Job item: Extract each line of the items below that contains the string "array". Case counts.

Entries supplied:
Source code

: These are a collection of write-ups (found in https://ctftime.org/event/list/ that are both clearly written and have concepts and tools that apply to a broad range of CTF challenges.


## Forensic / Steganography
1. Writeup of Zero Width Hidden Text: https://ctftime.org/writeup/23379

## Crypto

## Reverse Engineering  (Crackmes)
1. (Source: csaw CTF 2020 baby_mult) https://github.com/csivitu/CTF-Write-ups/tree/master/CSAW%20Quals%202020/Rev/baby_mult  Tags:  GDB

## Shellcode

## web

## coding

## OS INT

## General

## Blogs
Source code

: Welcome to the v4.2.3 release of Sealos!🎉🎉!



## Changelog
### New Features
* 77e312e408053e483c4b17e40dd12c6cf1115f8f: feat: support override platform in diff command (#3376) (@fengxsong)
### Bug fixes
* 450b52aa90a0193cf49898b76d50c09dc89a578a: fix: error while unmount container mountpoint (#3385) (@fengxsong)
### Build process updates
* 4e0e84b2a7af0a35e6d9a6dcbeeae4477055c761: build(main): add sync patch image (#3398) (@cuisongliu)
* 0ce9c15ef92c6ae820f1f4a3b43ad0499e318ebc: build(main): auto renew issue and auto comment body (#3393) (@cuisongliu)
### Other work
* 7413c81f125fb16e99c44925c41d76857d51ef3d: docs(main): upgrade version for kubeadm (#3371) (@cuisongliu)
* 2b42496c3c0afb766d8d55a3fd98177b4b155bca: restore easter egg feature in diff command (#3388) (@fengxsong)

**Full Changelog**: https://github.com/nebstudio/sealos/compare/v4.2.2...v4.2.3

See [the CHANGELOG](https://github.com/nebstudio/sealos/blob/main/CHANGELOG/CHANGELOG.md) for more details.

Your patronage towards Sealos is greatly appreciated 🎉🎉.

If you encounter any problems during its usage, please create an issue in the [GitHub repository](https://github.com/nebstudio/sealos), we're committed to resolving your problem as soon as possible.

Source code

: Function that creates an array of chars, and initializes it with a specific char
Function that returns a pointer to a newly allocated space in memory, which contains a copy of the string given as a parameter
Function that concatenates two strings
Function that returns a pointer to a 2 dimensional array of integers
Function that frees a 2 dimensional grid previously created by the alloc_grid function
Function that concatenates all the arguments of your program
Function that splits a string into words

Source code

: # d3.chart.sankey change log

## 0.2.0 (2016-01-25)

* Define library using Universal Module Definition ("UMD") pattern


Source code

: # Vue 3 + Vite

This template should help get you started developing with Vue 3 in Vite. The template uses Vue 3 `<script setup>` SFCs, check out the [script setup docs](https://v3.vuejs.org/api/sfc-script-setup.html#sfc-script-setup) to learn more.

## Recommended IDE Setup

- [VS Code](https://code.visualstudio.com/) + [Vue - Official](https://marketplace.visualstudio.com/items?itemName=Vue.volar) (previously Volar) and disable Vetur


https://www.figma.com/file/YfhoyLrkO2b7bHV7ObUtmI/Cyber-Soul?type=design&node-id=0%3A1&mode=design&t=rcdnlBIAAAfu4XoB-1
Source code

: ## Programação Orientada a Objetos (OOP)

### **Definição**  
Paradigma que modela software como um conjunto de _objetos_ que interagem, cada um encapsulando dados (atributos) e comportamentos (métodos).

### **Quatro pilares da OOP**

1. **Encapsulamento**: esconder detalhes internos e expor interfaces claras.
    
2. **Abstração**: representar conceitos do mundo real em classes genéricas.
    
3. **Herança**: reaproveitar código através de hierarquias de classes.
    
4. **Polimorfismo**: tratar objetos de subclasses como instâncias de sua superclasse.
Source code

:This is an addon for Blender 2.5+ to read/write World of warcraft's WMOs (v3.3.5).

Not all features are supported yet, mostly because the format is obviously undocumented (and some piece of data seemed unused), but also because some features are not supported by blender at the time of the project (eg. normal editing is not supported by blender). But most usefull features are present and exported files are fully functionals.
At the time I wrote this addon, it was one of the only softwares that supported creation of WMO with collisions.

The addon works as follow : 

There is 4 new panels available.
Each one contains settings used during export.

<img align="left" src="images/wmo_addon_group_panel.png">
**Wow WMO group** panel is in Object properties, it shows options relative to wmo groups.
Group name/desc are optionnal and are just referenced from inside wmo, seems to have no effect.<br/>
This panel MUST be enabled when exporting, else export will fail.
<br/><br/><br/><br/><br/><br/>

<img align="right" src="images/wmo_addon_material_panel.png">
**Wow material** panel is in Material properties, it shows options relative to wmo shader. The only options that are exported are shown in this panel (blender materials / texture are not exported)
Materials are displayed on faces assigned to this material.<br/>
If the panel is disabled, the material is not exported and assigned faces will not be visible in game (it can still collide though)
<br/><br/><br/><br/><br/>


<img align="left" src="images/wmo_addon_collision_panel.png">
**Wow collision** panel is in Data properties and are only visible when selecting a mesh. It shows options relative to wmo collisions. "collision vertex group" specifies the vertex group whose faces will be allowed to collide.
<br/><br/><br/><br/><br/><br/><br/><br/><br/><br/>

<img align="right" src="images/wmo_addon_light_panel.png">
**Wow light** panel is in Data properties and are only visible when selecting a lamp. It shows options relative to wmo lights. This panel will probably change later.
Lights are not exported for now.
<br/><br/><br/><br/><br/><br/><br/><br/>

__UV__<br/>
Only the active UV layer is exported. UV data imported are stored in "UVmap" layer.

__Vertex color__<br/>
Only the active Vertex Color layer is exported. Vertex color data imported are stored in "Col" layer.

Written reply:
: Function that creates an array of chars, and initializes it with a specific char
Function that returns a pointer to a 2 dimensional array of integers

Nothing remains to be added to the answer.